### DESCRIPTION OF THE TASK
Exactly the lines from the one containing "left eye: (658, 219)" through the end of the entries, both ends included, are to be output.

SUPPLIED DATA: Begin

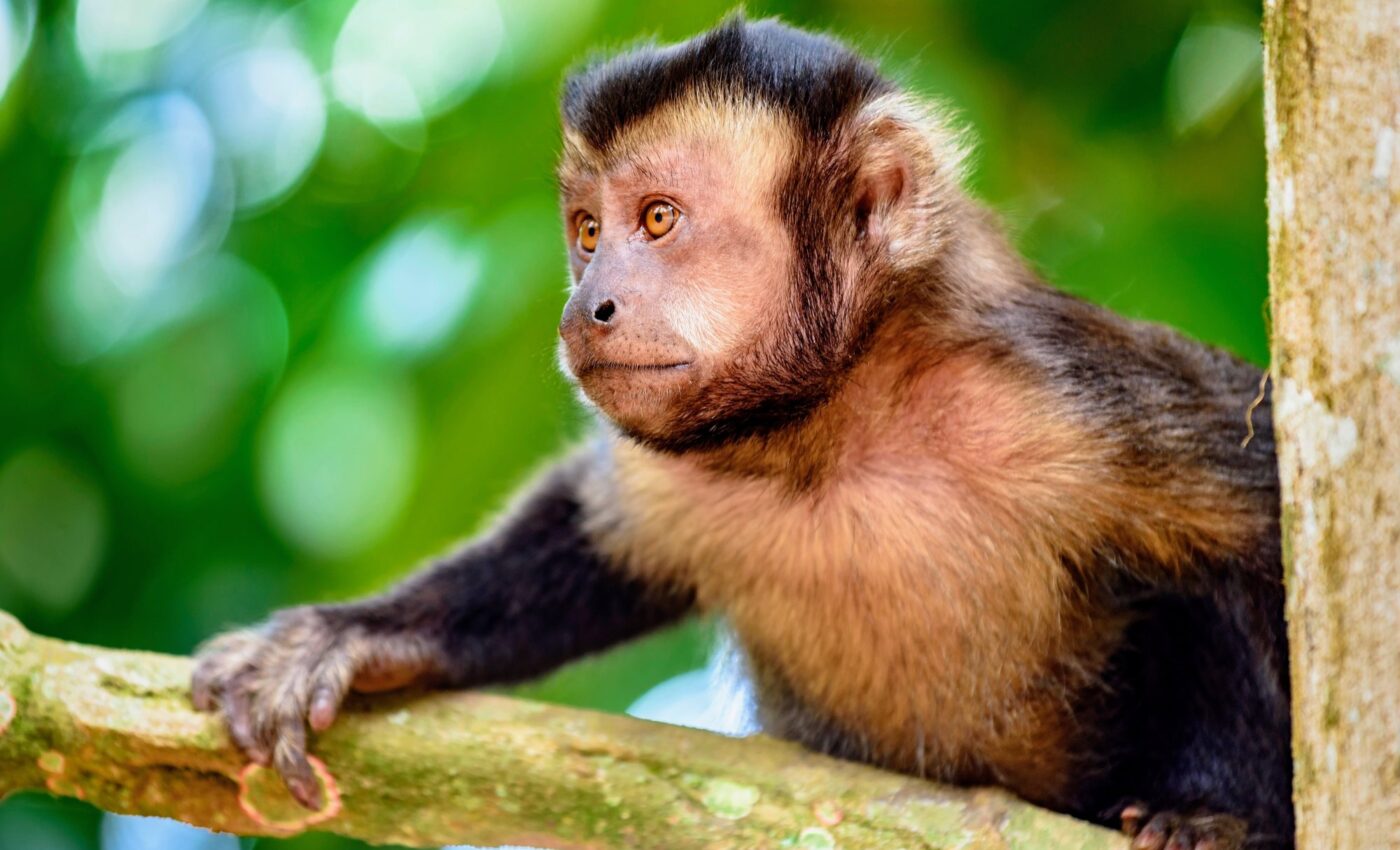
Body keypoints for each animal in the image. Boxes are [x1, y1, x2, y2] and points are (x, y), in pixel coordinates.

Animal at [191, 17, 1291, 850]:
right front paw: (359, 635)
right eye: (587, 232)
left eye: (658, 219)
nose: (583, 307)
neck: (830, 430)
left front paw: (1223, 815)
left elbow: (1265, 521)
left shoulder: (1058, 397)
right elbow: (591, 536)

SUPPLIED DATA: End

### ANSWER SECTION
left eye: (658, 219)
nose: (583, 307)
neck: (830, 430)
left front paw: (1223, 815)
left elbow: (1265, 521)
left shoulder: (1058, 397)
right elbow: (591, 536)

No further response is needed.